ABOUT THIS TASK: Only lines containing "down" are wanted from the data below. Copy those lines.

DATA SHOWN:
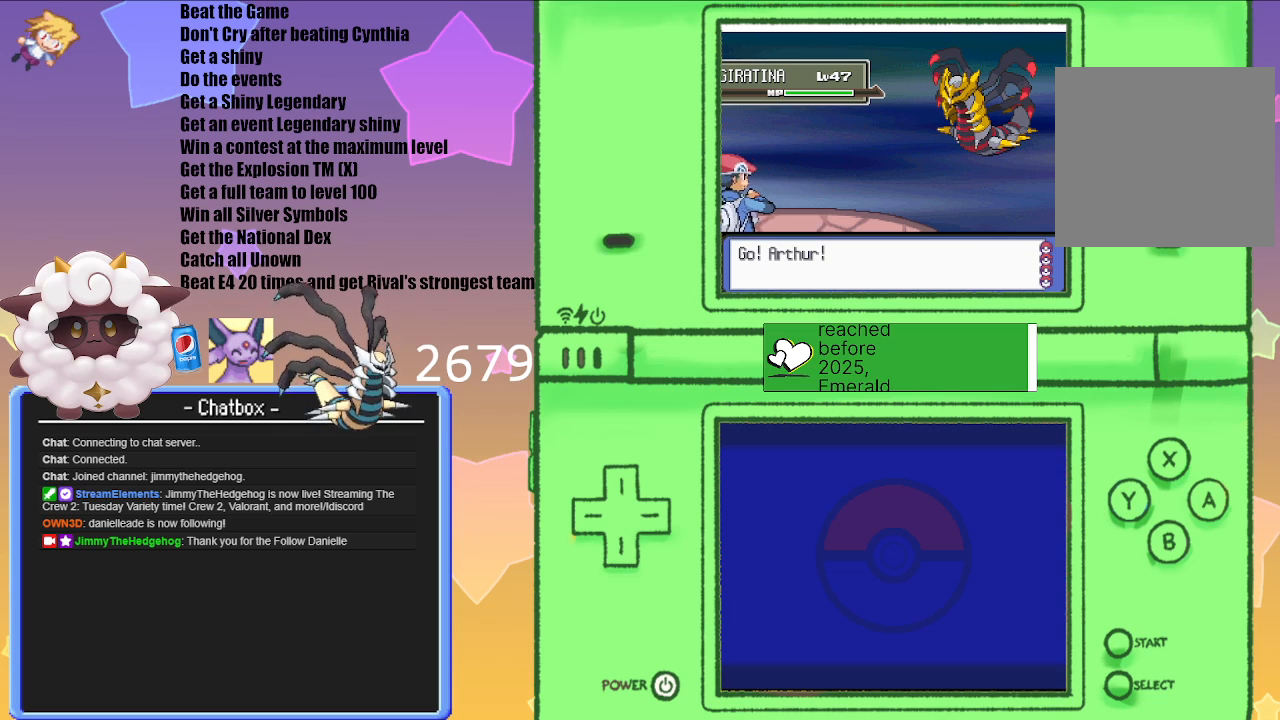
{"buttons": [], "left_stick": "center", "right_stick": "center", "events": [[67, "A", "up"], [283, "A", "down"], [450, "A", "up"]]}
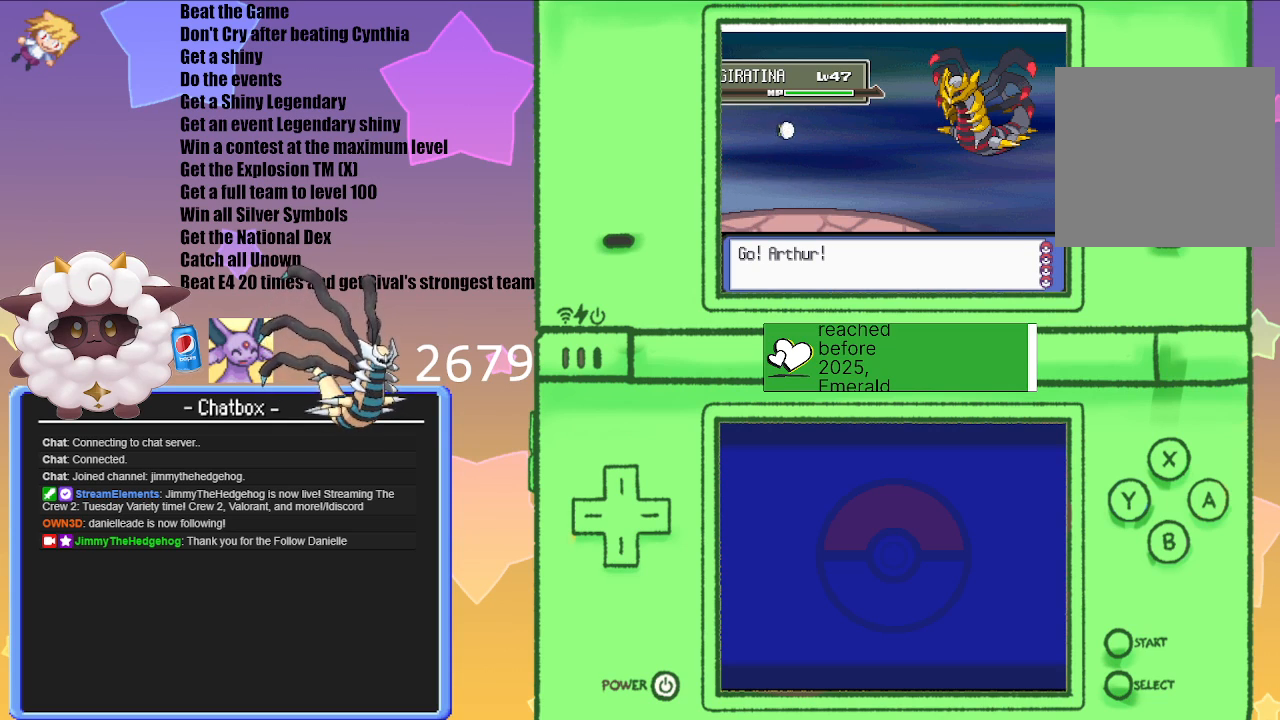
{"buttons": [], "left_stick": "center", "right_stick": "center", "events": []}
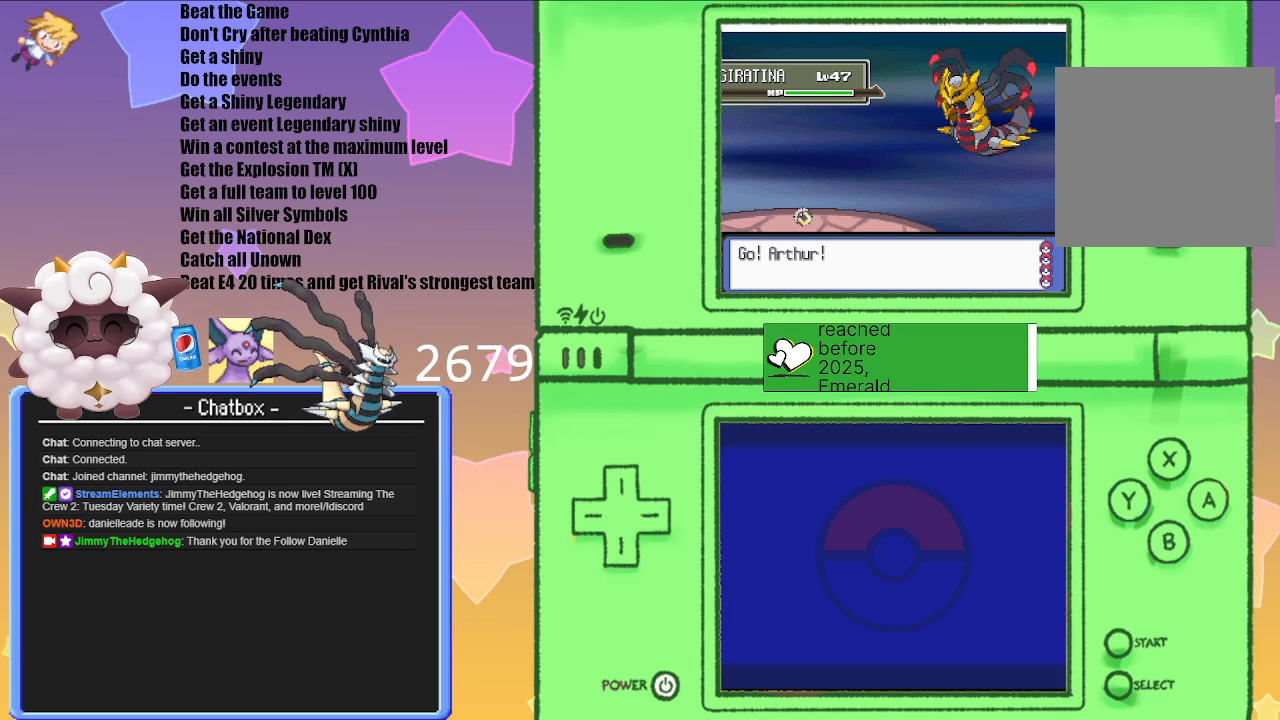
{"buttons": [], "left_stick": "center", "right_stick": "center", "events": []}
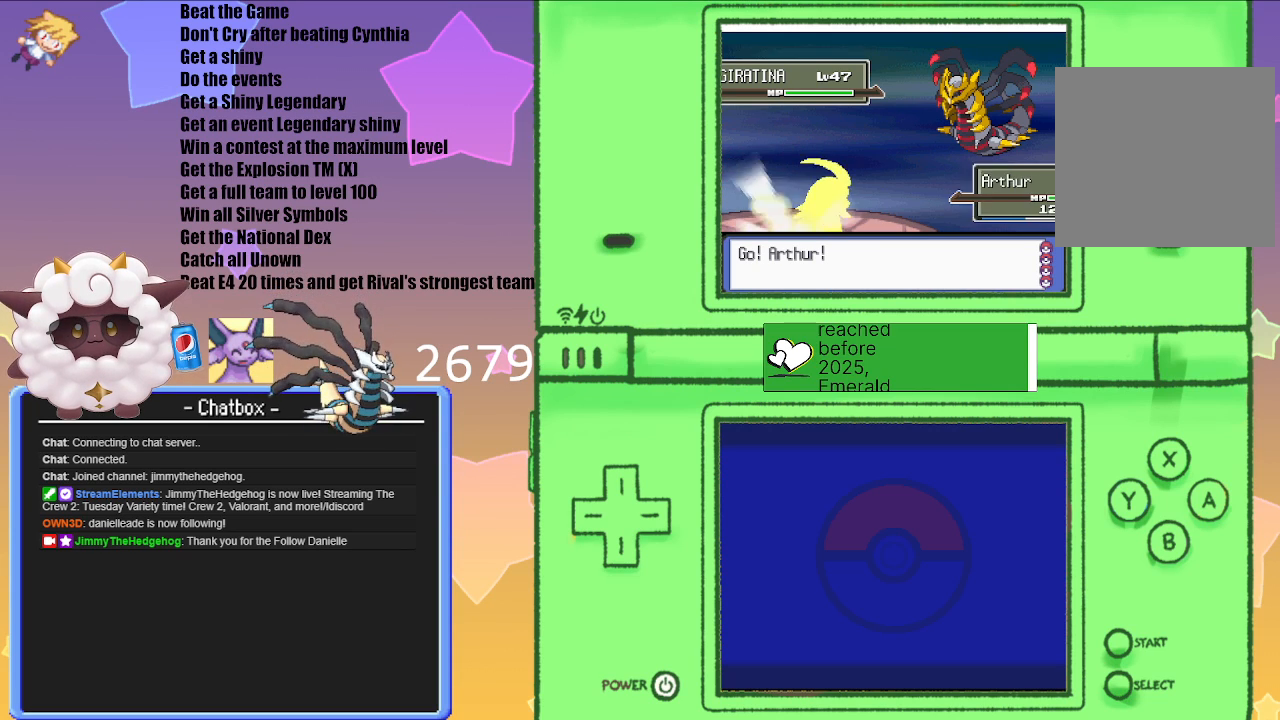
{"buttons": [], "left_stick": "center", "right_stick": "center", "events": [[233, "A", "down"], [383, "A", "up"]]}
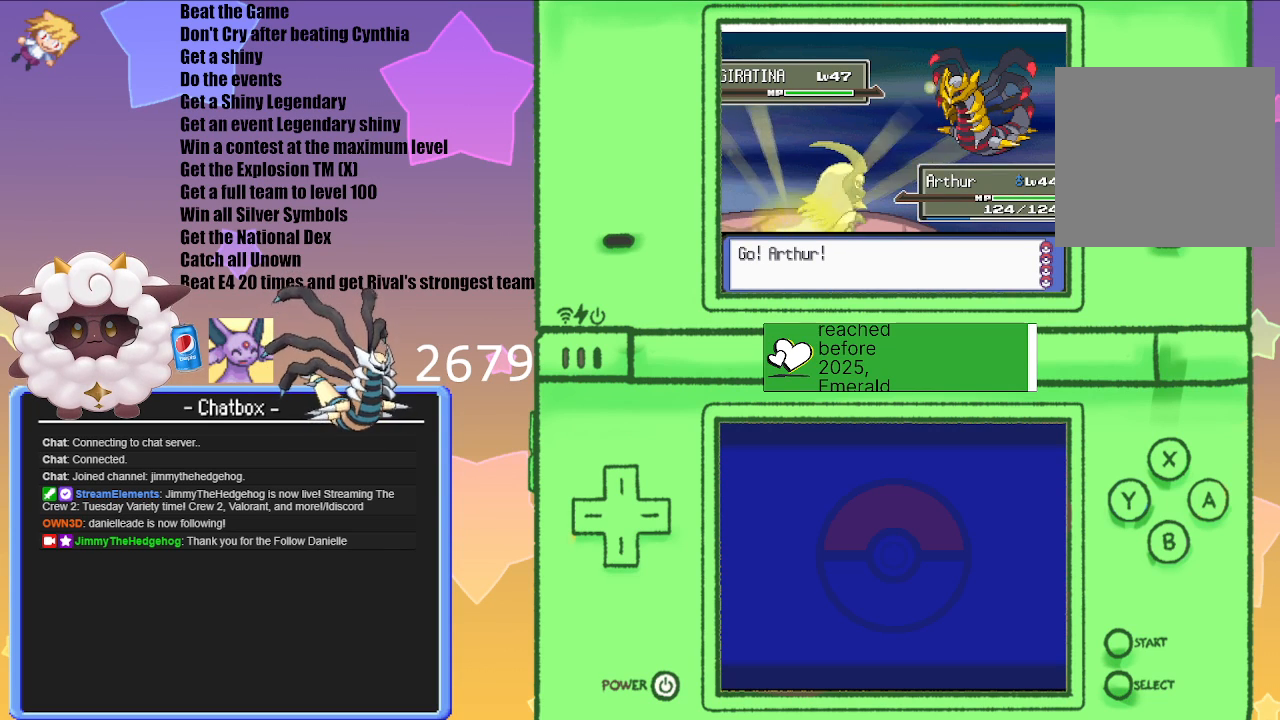
{"buttons": [], "left_stick": "center", "right_stick": "center", "events": []}
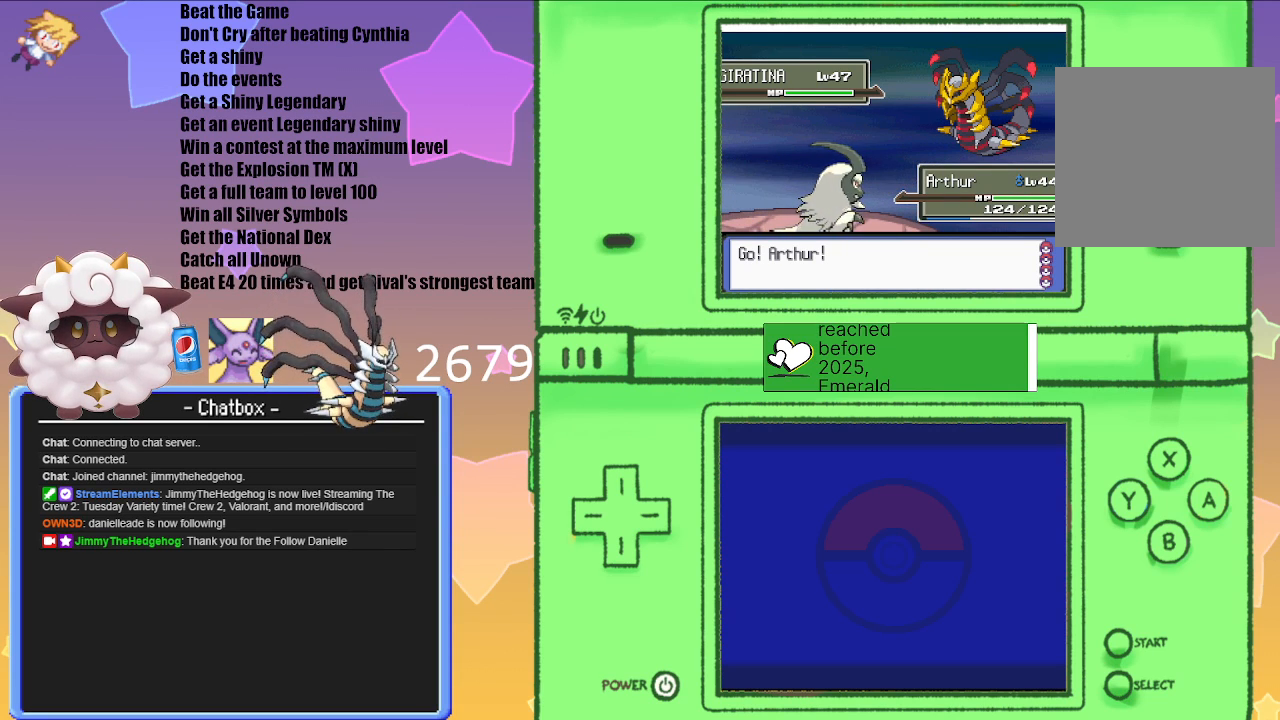
{"buttons": [], "left_stick": "center", "right_stick": "center", "events": []}
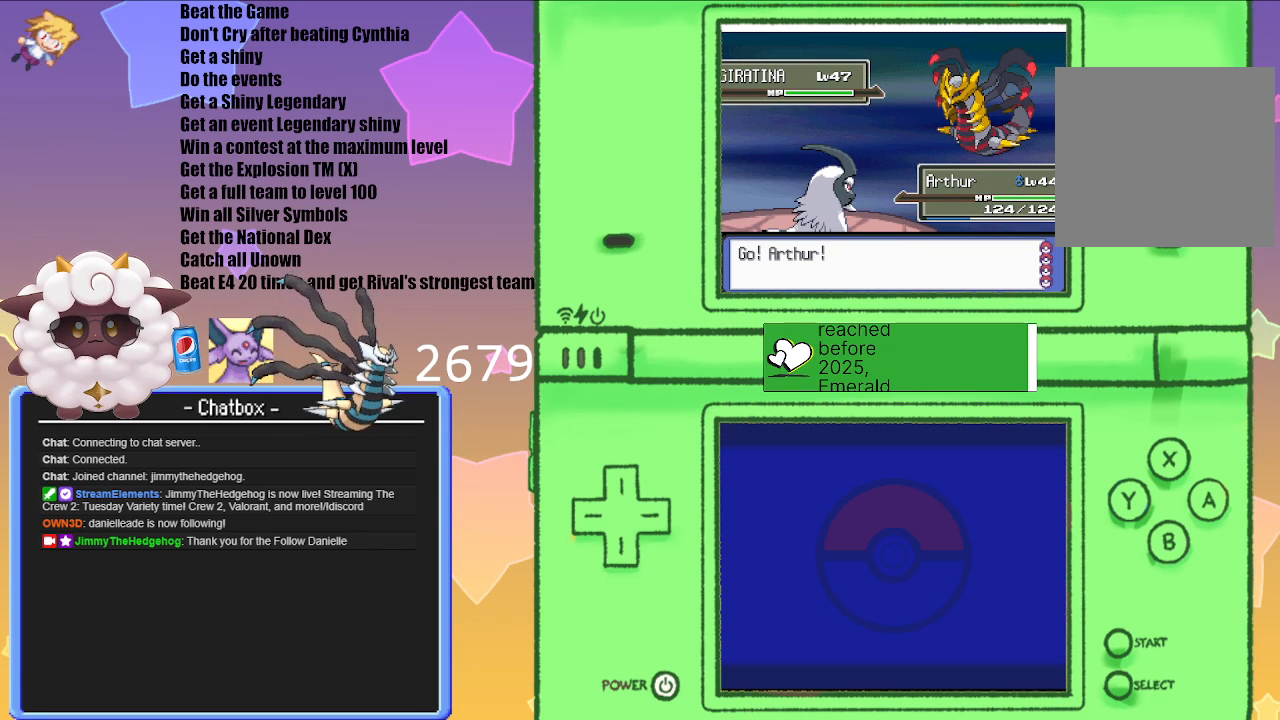
{"buttons": [], "left_stick": "center", "right_stick": "center", "events": []}
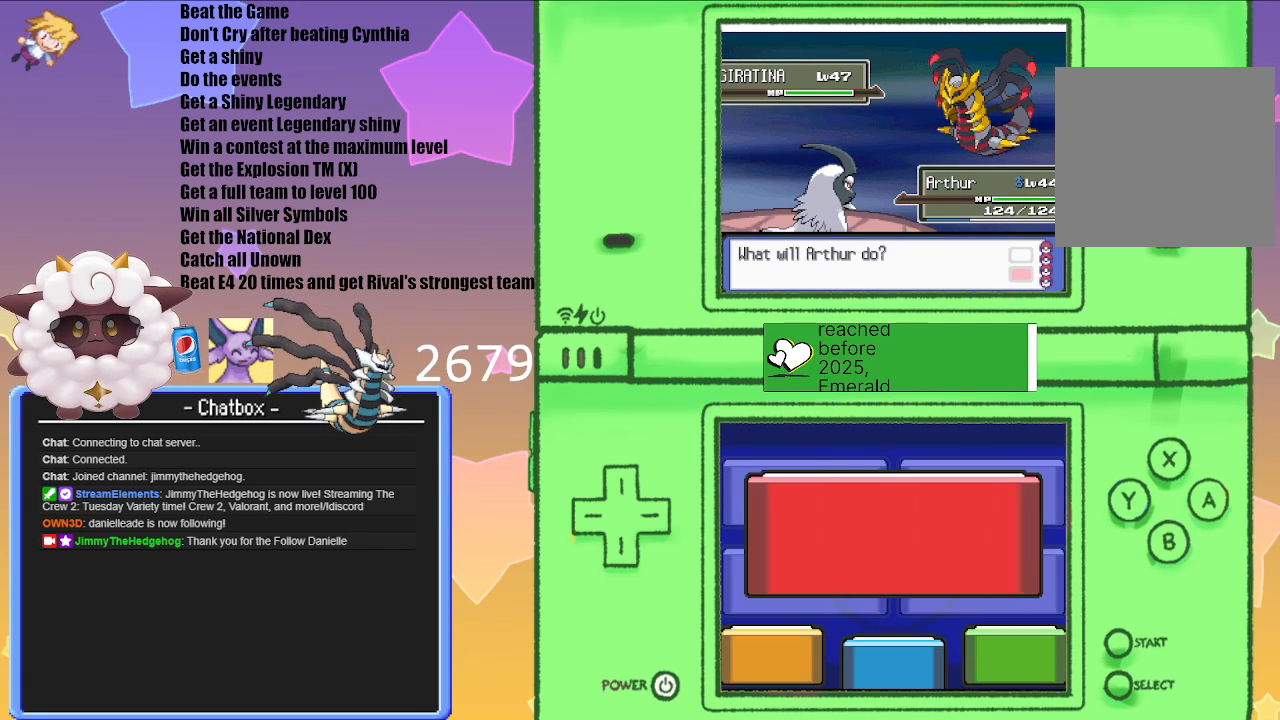
{"buttons": [], "left_stick": "center", "right_stick": "center", "events": []}
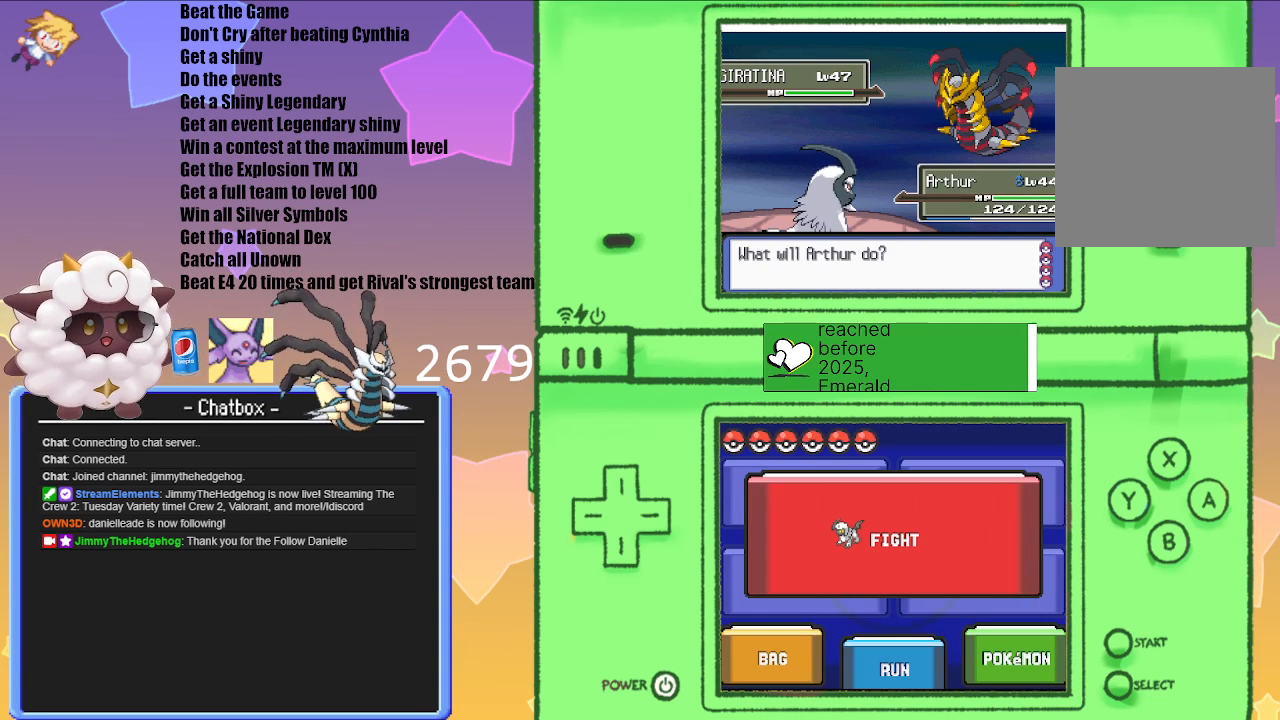
{"buttons": [], "left_stick": "center", "right_stick": "center", "events": []}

YOUR SOLUTION:
{"buttons": [], "left_stick": "center", "right_stick": "center", "events": [[67, "A", "up"], [283, "A", "down"], [450, "A", "up"]]}
{"buttons": [], "left_stick": "center", "right_stick": "center", "events": [[233, "A", "down"], [383, "A", "up"]]}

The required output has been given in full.